> _Assigned task_
All that is needed is the line containing "[389,872,470,888] 구분하였다. ->" together with each line after it, transcribed exactly to the end of the records.

> _Recorded information_
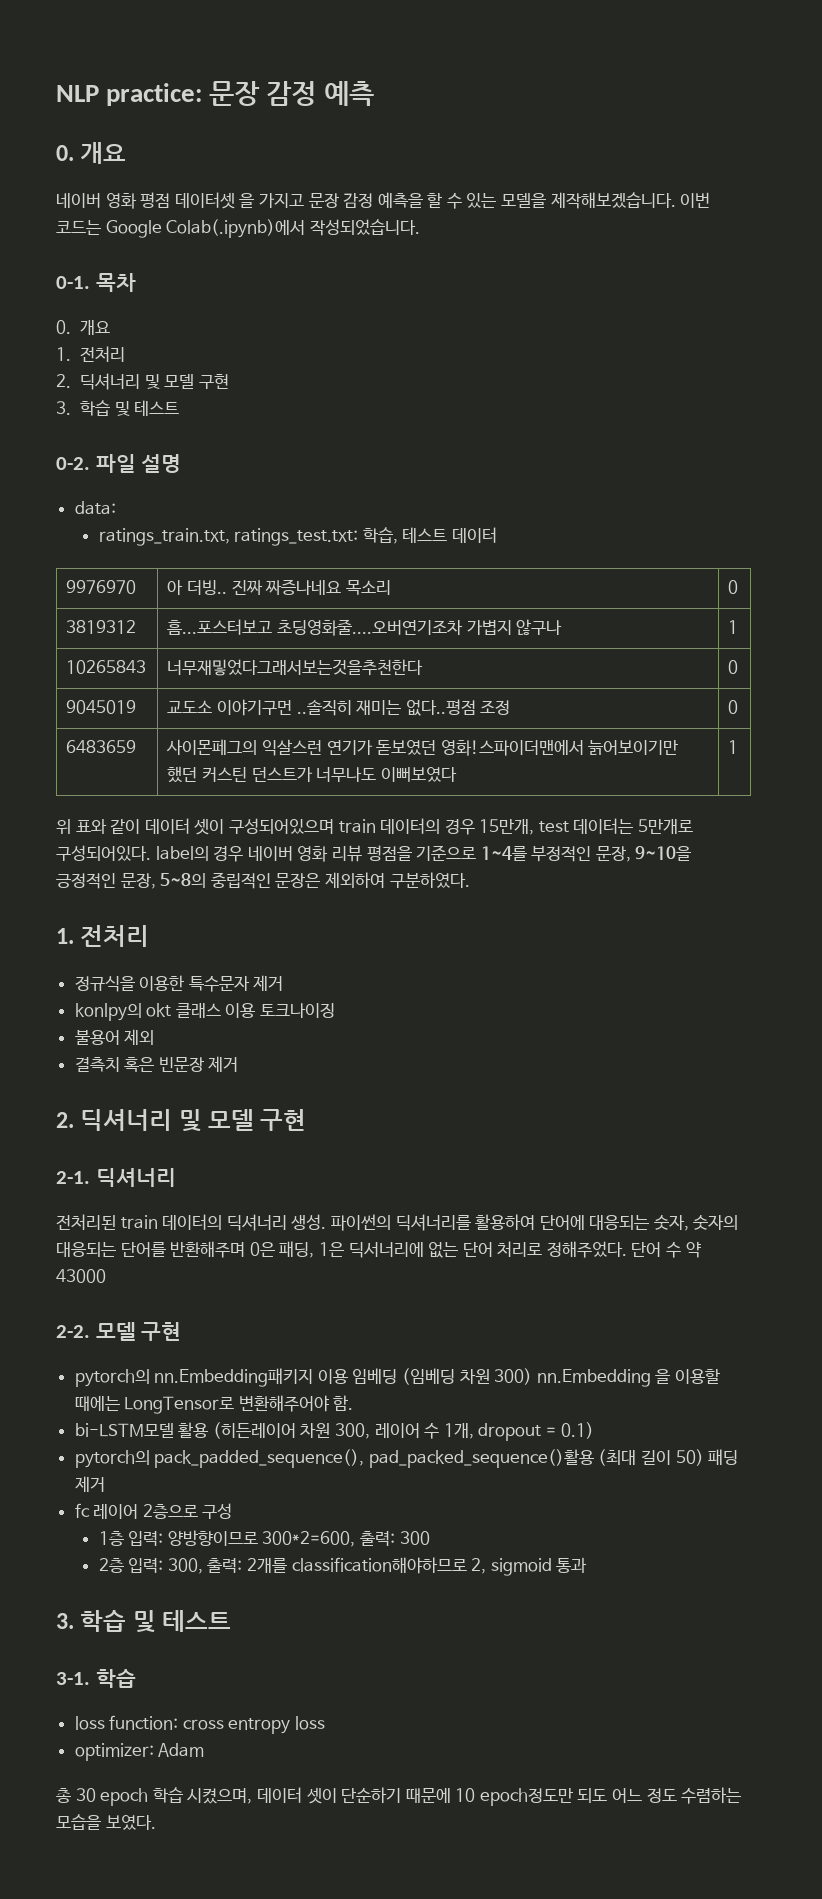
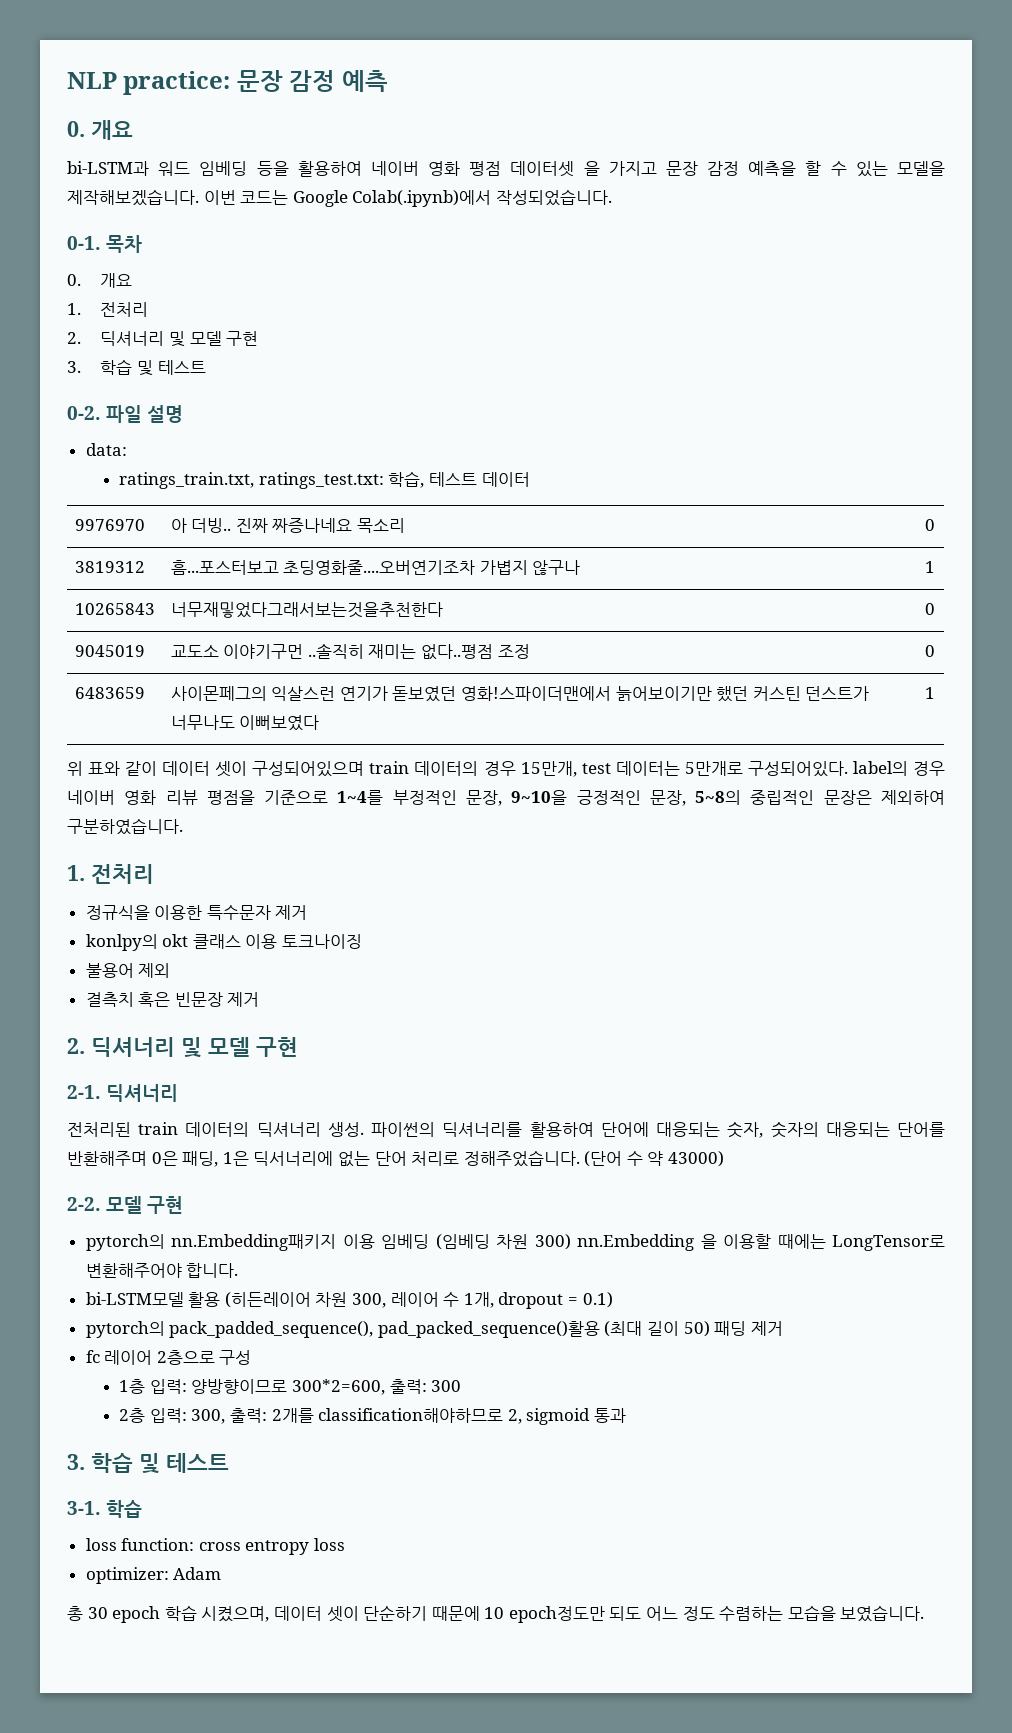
(127, 153) none -> [67,161,362,177] bi-LSTM과 워드 임베딩 등을 활용하여
[389,872,470,888] 구분하였다. -> [67,818,183,835] 구분하였습니다.
[546,1241,662,1258] 정해주었다. 단어 -> [463,1150,623,1167] 정해주었습니다. (단어
[56,1269,106,1283] 43000 -> [668,1151,725,1167] 43000)
[333,1395,354,1411] 함. -> [186,1263,239,1278] 합니다.
[105,1815,156,1830] 보였다. -> [840,1605,925,1622] 보였습니다.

> _Result of this task_
[389,872,470,888] 구분하였다. -> [67,818,183,835] 구분하였습니다.
[546,1241,662,1258] 정해주었다. 단어 -> [463,1150,623,1167] 정해주었습니다. (단어
[56,1269,106,1283] 43000 -> [668,1151,725,1167] 43000)
[333,1395,354,1411] 함. -> [186,1263,239,1278] 합니다.
[105,1815,156,1830] 보였다. -> [840,1605,925,1622] 보였습니다.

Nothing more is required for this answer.